The Gender Disparity in Suicidality is a Myth

By Ella McKelvey, Head of Online Engagement (Blog)

CW: mentions of death, suicide, mental illness

  •  “6 out of 8 suicides are committed by men… depression plays a contributing role to the big difference in suicide rates for men and women” - Beyond Blue

  • “Men pay a high price for the straightjackets we put them in as boys - don’t show emotion… They suicide at alarming levels” - Gay Alcorn, writing for The Guardian

  • “The men’s mental health crisis Australia can no longer ignore” - ABC news

  •  “While it’s undoubtedly true that fame and fortune does not insulate you from severe depression, suicide does discriminate in another way. It discriminates against men.” - Daily Telegraph

Historically, we have been bad at discussing mental health. Mainstream media reporting of mental illness been sparse, perfunctory or even downright compassionless. Perhaps as a form of retaliation; more recent media coverage has utilised a “shock factor”-based approach to sell us on the importance of paying more attention to mental illness. Increasingly, we have seen articles surfacing that describe a suicide “epidemic” amongst young men.

Several organisations have been established in Australia with the sole intent of providing suicide prevention services for men. Keen to engage men with the cause, even feminist organisations regularly use the “gender suicide discrepancy” as evidence for the damaging nature of gender-roles; particularly the expectation that men should not display emotional vulnerability.

However, whilst it is true that 75% of deaths from suicide in Australia are male; suicidality is not an exclusively male epidemic.

Women are three times more likely to attempt suicide than men.

Men are considerably more likely to die from their suicide attempts, and it is believed that this may be down to them tending to choose more violent methods.

But given that, overall, thirty times as many people attempt suicide as complete it; it is clear that suicidal thoughts and tendencies are a huge problem for women’s mental health.

Yes, mental health services are underfunded. Yes, there are still taboos surrounding mental health and emotional vulnerability that need to be broken.

But young, white, straight cis-men have not been the primary victims of our historically ignorant stance on mental health. Far less frequently addressed are the contributions that race, disability, sexuality and socioeconomic factors make to suicide rates. For example, in 2017, two times as many Aboriginal and Torres Strait Islander people committed suicide compared to non-Indigenous Australians. 35% of transgender adults have previously attempted suicide.

This doesn’t mean that we should stop investing in male suicide prevention - the fact that 6 men in Australia die every day from suicide is intolerable. In particular, it is probably wise to provide specialised forms of encouragement to help men seek help for their mental health – men access charitable mental health services at one third the rate of women. Healthcare professionals should understand the ways that gender-expectations can impede men’s willingness to process and/or open-up about their emotions.

But women can still suffer from the pressure to hide feelings of depression/anxiety, including through fear of meeting stereotypes of being emotional and irrational. Government funding and scope for public donations towards mental health is inevitably limited, and we should not be directing funds and efforts at suicide prevention disproportionately in favour of men.
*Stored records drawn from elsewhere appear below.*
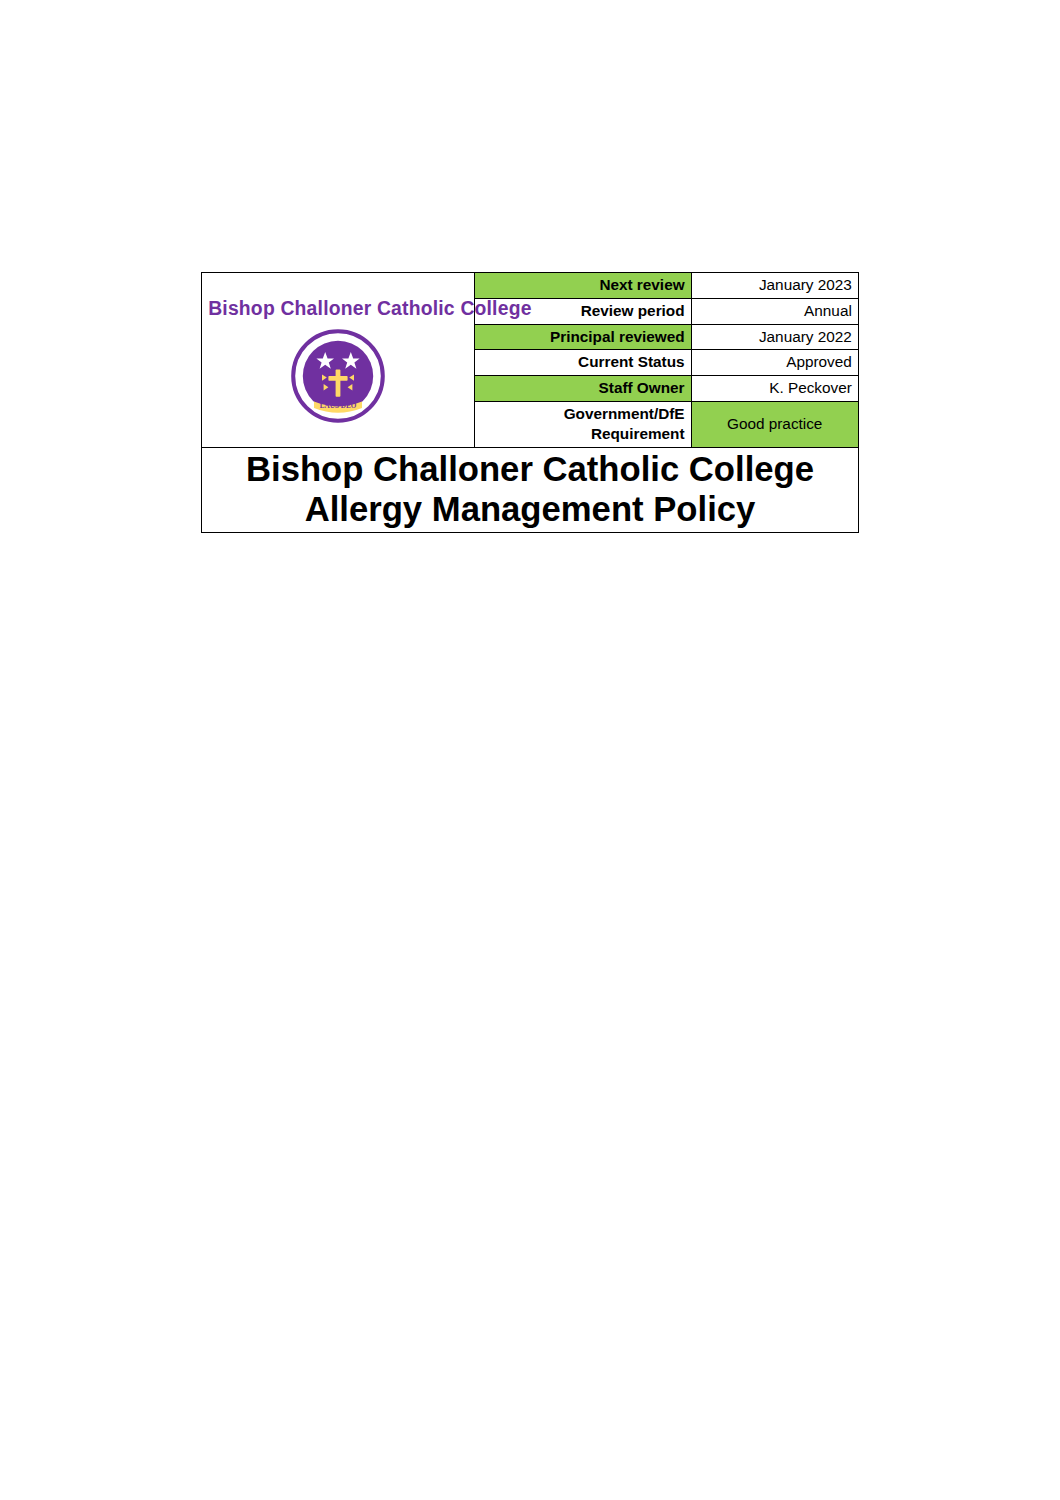| Bishop Challoner Catholic College LAUS DEO | Next review | January 2023 |
| Review period | Annual |
| Principal reviewed | January 2022 |
| Current Status | Approved |
| Staff Owner | K. Peckover |
| Government/DfE Requirement | Good practice |
| Bishop Challoner Catholic College Allergy Management Policy |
Ignoring women’s suicide because it is less likely to result in death harkens back to the mentality that poor mental health (hysteria) is part of the female condition; that it doesn’t have “real” consequences. Placing the focus of suicide-prevention efforts solely on people who meet the traditional expectations of being a “man” fails to acknowledge the intersection of privilege with mental health. We need to make a more concerted yet nuanced effort to reduce suicidality.